I hope that Segwit+2MB gets enough support to finally end this absurd war. At this time it looks as the only non contentious alternative. I don't like the idea of non unanimous hard forks, nor UASF. Whatever is supported by an almost unanimous majority is ok to me at this time (Well, except BU/EC as I am totally against it).
Seemed like a decent compromise to me. Core programmers snubbing it was disappointing.
Agreed, the total lack of ability to make a compromise, even one that doesn't seem to have big drawbacks is disappointing.
So, no comment from anyone at Core at all. Is it totally dead in the water?
If Core is invited into the discussion to merely rubberstamp an agreement, then why should they participate more?
They are not going to agree to a hardfork, so why come up with an agreement that involves a hardfork.. and if there is a hardfork, that means a change in governance.. why would they participate in that? Core members say these kinds of things, but no one seems to want to hear them, and act as if they are not responding and come up with some kind of supposed compromise that include "no go" and unnecessary terms.
A hard fork wouldn't necessarily require a change in governance. It could easily be implemented by the Core team, and I would personally feel more secure if it was.
Their incentives to avoid a hard fork aren't really to do with power, more to do with what their preferred method of scaling is (offchain scaling combined with a fee market on the chain, from what I can gather).
Their preference is security, because we saw the disasterous instability of a hardfork in ethereum when it had less than 1/30 the value of BTC's current marketcap.

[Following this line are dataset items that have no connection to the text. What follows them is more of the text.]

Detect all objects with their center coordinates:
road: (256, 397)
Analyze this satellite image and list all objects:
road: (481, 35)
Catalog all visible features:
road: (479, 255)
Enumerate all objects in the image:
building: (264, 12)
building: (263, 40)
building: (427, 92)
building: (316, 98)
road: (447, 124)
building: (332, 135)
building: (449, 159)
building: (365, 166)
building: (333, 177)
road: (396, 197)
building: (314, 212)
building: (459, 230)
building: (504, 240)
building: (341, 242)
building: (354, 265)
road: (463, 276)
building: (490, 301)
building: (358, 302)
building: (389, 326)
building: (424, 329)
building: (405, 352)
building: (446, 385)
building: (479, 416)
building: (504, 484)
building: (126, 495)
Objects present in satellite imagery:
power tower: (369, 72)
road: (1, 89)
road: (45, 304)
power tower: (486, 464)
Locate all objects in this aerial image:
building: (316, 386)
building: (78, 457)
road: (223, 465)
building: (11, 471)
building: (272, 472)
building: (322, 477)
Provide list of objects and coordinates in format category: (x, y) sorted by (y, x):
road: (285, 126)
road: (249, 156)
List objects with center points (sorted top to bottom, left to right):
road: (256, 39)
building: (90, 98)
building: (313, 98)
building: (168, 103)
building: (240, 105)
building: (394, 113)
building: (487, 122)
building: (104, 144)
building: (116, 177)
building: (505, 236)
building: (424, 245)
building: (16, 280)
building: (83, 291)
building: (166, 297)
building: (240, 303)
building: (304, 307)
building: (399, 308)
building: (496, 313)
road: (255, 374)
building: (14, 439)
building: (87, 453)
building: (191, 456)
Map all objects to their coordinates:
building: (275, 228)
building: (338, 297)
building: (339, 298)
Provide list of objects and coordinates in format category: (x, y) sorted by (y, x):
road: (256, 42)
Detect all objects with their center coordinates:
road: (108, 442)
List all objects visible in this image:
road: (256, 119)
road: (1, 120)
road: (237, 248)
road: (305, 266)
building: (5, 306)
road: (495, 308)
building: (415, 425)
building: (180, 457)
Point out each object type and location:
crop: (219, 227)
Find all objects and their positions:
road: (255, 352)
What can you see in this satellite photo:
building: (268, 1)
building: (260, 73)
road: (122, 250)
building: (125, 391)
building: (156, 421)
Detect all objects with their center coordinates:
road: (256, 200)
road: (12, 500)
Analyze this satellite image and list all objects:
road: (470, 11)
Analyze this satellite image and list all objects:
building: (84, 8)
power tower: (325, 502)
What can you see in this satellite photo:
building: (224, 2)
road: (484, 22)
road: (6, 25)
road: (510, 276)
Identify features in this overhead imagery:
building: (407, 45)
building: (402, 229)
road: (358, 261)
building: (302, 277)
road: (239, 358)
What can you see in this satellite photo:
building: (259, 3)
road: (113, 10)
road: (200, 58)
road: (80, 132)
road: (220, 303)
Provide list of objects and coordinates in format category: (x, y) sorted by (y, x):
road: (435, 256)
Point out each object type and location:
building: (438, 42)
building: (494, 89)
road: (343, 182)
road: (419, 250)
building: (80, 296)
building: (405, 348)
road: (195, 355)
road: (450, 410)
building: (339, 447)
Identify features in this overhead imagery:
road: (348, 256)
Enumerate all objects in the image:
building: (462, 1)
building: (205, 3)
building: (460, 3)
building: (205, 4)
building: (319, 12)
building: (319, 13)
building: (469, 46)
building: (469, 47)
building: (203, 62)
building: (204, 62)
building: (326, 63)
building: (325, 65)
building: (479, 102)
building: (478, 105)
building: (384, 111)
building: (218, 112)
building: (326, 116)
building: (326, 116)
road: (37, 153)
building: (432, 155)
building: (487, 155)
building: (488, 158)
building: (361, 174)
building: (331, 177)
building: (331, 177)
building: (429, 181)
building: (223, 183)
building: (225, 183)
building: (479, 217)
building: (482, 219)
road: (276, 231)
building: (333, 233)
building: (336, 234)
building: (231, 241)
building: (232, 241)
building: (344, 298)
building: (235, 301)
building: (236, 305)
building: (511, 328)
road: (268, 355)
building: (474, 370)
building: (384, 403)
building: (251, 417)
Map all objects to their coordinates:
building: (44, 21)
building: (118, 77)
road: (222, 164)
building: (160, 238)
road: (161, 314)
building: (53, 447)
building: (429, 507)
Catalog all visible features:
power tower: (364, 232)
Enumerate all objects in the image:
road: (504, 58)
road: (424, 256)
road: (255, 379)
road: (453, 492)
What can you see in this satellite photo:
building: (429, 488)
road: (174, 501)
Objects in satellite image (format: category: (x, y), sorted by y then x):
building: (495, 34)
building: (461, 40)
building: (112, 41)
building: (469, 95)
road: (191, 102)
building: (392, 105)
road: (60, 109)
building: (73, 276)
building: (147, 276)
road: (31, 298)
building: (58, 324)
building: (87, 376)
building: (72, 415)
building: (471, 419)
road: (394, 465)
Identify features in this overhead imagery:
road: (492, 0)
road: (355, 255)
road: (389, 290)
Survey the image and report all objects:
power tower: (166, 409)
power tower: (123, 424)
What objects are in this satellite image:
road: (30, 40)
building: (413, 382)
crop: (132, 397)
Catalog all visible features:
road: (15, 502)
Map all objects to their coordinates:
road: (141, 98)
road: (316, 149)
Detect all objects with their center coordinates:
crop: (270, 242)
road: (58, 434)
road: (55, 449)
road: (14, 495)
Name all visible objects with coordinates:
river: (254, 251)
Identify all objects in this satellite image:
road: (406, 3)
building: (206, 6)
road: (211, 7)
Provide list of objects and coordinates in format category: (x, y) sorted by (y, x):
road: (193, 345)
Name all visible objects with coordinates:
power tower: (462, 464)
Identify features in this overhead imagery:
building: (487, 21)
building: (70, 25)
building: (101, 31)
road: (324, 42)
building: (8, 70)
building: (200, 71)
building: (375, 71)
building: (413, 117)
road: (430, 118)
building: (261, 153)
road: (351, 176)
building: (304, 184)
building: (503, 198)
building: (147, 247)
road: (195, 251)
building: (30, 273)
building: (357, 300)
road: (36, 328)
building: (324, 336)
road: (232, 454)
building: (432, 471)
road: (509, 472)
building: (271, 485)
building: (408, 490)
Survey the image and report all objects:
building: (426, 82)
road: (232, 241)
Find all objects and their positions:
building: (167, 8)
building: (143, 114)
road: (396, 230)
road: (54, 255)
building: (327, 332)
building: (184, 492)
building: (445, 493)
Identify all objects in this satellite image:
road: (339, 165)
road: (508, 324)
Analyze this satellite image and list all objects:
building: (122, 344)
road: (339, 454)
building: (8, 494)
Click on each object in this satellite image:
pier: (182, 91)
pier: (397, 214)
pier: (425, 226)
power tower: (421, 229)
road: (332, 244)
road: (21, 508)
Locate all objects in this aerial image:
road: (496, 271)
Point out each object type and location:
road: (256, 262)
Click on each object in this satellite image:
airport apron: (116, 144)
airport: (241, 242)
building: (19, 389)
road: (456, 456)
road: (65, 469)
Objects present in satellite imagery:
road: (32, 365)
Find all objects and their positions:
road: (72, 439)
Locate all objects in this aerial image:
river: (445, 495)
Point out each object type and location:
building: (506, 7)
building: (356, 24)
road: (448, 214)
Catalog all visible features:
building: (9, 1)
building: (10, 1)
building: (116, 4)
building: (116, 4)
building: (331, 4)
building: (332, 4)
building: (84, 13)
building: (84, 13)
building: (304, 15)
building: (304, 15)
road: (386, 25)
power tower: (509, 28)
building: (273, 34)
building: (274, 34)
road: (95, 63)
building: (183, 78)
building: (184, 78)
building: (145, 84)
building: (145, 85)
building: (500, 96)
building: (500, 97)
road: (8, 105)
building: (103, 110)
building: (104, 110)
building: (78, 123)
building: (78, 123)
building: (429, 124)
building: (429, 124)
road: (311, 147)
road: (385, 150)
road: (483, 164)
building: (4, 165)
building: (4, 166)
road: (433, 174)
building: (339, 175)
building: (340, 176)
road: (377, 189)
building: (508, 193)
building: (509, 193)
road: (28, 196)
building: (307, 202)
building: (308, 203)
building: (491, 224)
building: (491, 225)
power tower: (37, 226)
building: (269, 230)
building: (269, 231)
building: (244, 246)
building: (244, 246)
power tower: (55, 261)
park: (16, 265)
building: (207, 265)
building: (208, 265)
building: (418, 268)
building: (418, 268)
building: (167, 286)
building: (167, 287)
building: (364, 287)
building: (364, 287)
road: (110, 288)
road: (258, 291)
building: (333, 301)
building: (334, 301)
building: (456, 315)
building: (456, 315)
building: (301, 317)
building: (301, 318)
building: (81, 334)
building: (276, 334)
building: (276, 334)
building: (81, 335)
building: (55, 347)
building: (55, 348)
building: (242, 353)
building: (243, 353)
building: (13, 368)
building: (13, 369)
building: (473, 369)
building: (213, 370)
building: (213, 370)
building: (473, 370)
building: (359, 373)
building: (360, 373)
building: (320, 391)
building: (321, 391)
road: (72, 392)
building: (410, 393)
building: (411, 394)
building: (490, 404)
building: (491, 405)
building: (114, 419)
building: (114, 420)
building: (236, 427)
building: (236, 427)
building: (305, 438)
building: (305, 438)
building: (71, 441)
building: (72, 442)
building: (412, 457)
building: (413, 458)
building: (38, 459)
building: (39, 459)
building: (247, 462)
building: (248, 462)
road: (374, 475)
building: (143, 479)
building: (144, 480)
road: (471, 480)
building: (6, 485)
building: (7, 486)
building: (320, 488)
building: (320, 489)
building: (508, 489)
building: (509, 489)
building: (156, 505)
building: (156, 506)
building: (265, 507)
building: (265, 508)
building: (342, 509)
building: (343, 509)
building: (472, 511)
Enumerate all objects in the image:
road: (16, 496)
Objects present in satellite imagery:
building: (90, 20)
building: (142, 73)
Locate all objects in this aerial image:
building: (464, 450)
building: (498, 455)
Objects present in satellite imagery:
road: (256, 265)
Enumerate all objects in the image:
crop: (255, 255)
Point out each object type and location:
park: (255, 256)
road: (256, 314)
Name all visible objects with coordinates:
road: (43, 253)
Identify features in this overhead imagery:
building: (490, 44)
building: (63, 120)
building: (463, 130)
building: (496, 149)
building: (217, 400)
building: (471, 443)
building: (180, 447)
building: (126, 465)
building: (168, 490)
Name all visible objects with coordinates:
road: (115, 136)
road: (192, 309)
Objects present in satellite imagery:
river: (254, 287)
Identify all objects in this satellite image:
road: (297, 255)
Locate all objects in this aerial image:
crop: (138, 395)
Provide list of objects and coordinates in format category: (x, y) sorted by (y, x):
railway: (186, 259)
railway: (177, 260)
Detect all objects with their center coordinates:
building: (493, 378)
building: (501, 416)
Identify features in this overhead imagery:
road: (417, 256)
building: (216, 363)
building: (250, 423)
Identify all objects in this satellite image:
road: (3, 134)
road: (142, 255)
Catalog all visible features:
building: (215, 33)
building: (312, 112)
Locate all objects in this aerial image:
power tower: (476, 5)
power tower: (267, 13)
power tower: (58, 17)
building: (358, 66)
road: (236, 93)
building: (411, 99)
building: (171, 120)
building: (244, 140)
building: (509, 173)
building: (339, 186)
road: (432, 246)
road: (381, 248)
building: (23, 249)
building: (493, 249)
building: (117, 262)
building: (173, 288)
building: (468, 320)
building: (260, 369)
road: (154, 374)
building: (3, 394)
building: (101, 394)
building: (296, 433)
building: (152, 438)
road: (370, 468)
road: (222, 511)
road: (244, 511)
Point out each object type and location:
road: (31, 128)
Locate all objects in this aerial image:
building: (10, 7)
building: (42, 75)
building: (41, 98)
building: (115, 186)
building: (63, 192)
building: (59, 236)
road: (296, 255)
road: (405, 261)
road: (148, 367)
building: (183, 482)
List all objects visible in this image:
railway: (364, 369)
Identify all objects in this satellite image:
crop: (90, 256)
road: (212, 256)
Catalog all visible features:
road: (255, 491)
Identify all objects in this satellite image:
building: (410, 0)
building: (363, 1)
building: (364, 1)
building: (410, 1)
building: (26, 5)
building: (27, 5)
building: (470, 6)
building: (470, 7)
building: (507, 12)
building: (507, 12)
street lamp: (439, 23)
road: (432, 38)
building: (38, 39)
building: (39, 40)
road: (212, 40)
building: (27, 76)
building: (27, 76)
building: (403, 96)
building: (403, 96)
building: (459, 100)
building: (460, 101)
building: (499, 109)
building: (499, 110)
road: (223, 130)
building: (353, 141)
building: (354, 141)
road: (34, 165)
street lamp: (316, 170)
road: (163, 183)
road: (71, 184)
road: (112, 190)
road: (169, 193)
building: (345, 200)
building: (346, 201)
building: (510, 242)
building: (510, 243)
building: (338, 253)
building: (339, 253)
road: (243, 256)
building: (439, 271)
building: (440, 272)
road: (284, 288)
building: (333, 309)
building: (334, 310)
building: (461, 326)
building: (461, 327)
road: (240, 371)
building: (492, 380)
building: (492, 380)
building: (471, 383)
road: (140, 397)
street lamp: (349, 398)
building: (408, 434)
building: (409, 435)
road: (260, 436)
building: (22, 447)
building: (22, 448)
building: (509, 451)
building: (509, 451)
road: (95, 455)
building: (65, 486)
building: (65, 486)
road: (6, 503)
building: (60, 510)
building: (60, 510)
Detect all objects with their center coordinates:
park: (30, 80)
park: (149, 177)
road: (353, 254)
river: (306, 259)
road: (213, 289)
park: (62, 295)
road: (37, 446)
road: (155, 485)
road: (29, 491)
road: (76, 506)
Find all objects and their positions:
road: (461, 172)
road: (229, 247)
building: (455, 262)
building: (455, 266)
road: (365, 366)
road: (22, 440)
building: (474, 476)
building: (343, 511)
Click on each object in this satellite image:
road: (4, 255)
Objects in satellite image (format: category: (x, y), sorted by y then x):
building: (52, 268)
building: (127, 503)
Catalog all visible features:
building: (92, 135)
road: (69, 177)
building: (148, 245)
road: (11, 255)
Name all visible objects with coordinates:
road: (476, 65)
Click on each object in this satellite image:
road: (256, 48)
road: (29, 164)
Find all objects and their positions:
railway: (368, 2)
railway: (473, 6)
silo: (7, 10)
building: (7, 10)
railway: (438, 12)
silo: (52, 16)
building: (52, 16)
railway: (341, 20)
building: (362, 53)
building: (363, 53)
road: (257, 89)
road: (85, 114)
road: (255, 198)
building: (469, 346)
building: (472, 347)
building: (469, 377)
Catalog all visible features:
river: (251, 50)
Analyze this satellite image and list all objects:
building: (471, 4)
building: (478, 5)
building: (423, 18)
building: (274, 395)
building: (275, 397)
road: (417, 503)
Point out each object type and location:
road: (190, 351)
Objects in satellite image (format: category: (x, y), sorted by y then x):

Don't try to dilute away the governance issue, and hardforks are no little "play thing" If you implement a hardfork and you don't have a vast majority of folks on-board, such as 95% - ish, then the minority group is going to screw up stability, involving value in terms of the market cap and also value in terms of folks already invested in various kinds of development and ongoing projects.
The big blocker nut jobs play around as if these matters are trivial... and that there is some justification to make unnecessary changes for the mere sake of change... that is called changing governance - which is also not easy... we do not want bitcoin to be easy to change, merely because there are a bunch of whiners and hostage takers who are threatening further damages.